Eric,
Thanks for posting your question, thereby eliciting some interesting comments and suggestions.
I took a quick look at the records and it seems to me at least part of the problem is with the record lengths (and probably fields lengths, too). When calculating record lengths for utf8 encoded records, one should be counting bytes, not characters. It looks like the stated length of at least some of your problem records refers to number of characters.
Mike
-----Original Message-----
From: Code for Libraries [mailto:[log in to unmask]] On Behalf Of Eric Lease Morgan
Sent: Thursday, October 07, 2010 1:53 PM
To: [log in to unmask]
Subject: Re: [CODE4LIB] unwanted (bogus) characters in marc
> How do I trap for unwanted (bogus) characters in MARC records?
Thank you for all of the interest, and a number of you have asked, "Show me a record." In that vein, I'm making the whole of my script available [1]. As long as you have the necessary Perl modules installed you should be able to run it. Be forewarned. In its present state it will create about 500 MARC records in your local directory.

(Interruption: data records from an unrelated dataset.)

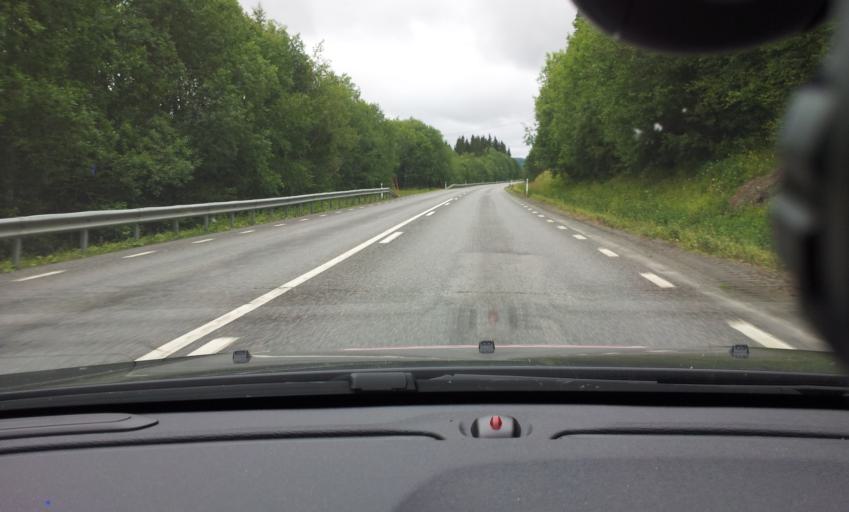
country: SE
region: Jaemtland
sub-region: Are Kommun
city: Are
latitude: 63.3980
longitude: 12.9705
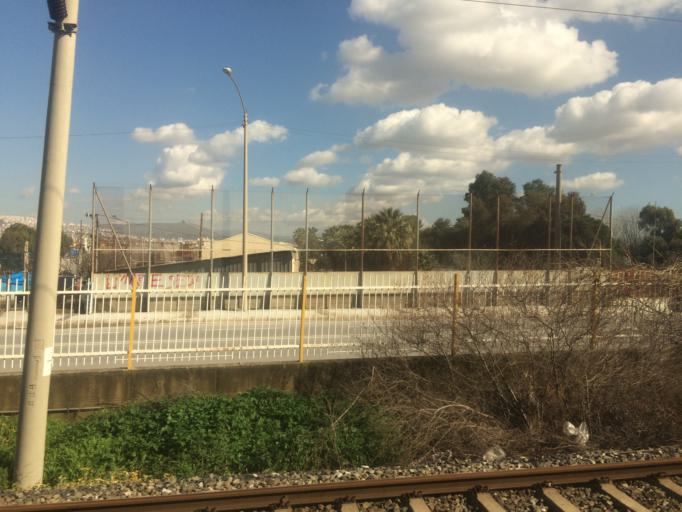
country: TR
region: Izmir
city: Izmir
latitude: 38.4583
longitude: 27.1681
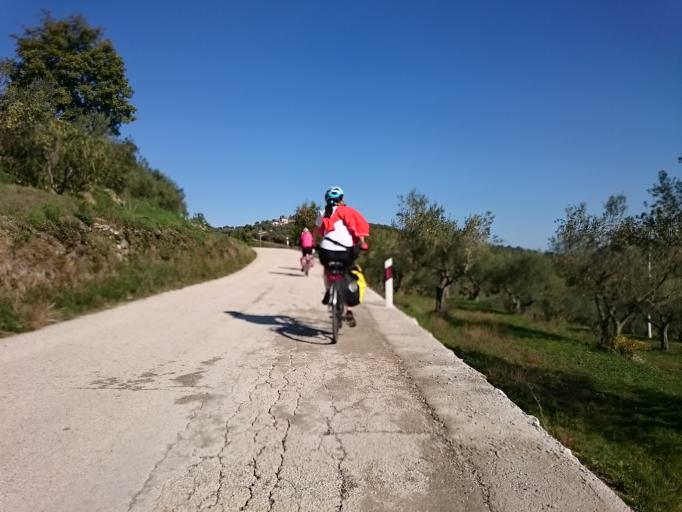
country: HR
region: Istarska
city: Buje
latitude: 45.4385
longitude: 13.6957
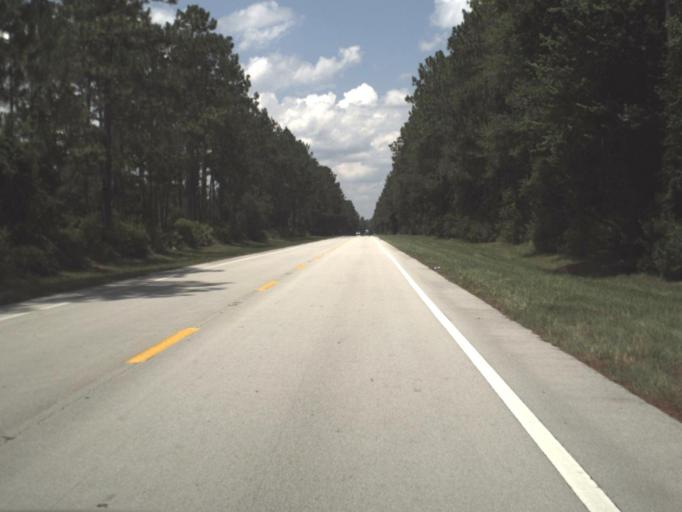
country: US
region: Florida
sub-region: Baker County
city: Macclenny
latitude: 30.1551
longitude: -82.1851
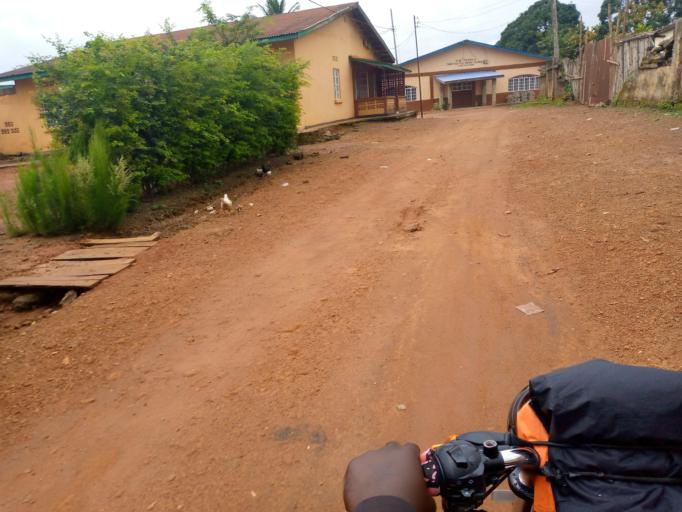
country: SL
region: Eastern Province
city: Kenema
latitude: 7.8702
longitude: -11.1830
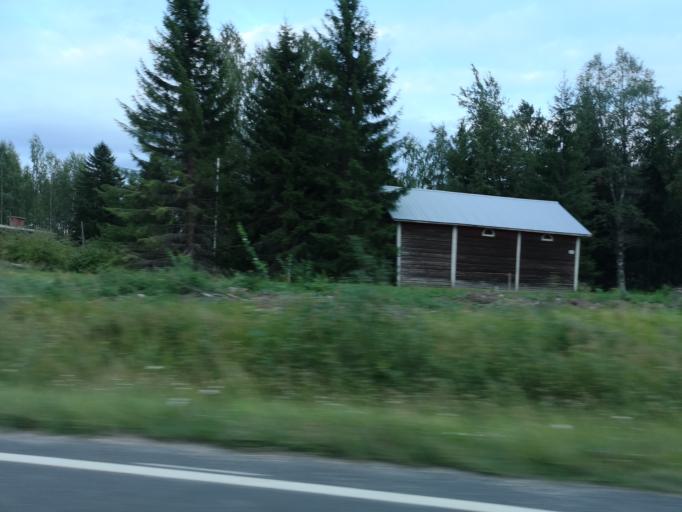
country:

When and if you run the script and you have MARC::Record & friends installed, you should be able to run marcdump against them:
$ marcdump *.mrc
Most records seem just fine, but others make marcdump croak. Thus, the heart of my question lies in the following lines:
# save it
open MARC, " > $identifier.mrc" or die "Can't open $identifier.mrc: $!\n";
binmode MARC, ":utf8";
print MARC $response->content;
close MARC;
Are they sufficient for correctly saving the MARC records locally? Should/can I do some sort of check of $response->content before I call binmode and print? Should I use $response->decode_content instead?
[1] script - http://infomotions.com/tmp/harvest.pl
--
Eric Lease Morgan
Hesburgh Libraries, University of Notre Dame
(574) 631-8604
|